• _WHAT YOU NEED TO DO_
Scan the records for the word "Your". Return each line where it is found.

• _Collected data entries_
═══

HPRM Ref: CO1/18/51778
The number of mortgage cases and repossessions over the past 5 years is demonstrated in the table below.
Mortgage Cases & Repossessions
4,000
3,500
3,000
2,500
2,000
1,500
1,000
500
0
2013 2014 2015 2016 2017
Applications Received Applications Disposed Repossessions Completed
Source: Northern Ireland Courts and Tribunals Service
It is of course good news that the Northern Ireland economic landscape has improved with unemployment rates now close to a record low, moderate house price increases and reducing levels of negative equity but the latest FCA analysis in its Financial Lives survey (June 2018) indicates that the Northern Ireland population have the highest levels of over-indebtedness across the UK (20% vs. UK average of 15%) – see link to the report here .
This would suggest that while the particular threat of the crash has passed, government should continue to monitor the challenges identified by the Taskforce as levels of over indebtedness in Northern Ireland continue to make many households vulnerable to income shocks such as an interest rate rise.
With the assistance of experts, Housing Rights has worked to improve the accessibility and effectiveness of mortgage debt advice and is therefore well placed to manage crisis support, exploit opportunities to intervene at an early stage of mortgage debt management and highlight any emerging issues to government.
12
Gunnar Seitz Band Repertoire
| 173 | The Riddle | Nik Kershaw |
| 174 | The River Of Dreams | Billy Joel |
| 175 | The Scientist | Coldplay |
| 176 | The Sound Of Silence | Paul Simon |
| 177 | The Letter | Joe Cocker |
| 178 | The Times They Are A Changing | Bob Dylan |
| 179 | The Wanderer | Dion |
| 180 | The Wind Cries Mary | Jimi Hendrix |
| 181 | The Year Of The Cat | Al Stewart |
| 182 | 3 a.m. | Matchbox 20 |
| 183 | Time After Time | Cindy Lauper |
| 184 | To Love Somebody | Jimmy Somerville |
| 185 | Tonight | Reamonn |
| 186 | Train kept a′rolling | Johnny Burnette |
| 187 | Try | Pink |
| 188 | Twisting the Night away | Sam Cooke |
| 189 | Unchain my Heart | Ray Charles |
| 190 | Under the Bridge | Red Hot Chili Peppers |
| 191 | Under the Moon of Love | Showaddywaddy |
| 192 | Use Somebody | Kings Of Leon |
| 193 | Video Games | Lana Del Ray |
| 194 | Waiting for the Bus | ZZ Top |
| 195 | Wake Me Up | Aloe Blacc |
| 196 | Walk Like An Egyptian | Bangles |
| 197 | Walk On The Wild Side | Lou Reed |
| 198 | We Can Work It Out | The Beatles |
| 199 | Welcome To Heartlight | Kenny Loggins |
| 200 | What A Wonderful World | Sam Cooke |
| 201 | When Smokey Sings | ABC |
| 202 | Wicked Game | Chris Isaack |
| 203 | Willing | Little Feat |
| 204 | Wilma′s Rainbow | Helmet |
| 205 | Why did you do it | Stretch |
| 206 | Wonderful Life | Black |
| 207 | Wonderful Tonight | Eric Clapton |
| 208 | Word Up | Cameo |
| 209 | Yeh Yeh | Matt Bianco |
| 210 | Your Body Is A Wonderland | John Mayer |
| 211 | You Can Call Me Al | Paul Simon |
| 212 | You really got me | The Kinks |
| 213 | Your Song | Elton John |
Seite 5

═══

• _REPLY TO THE EXERCISE_
| 210 | Your Body Is A Wonderland | John Mayer |
| 213 | Your Song | Elton John |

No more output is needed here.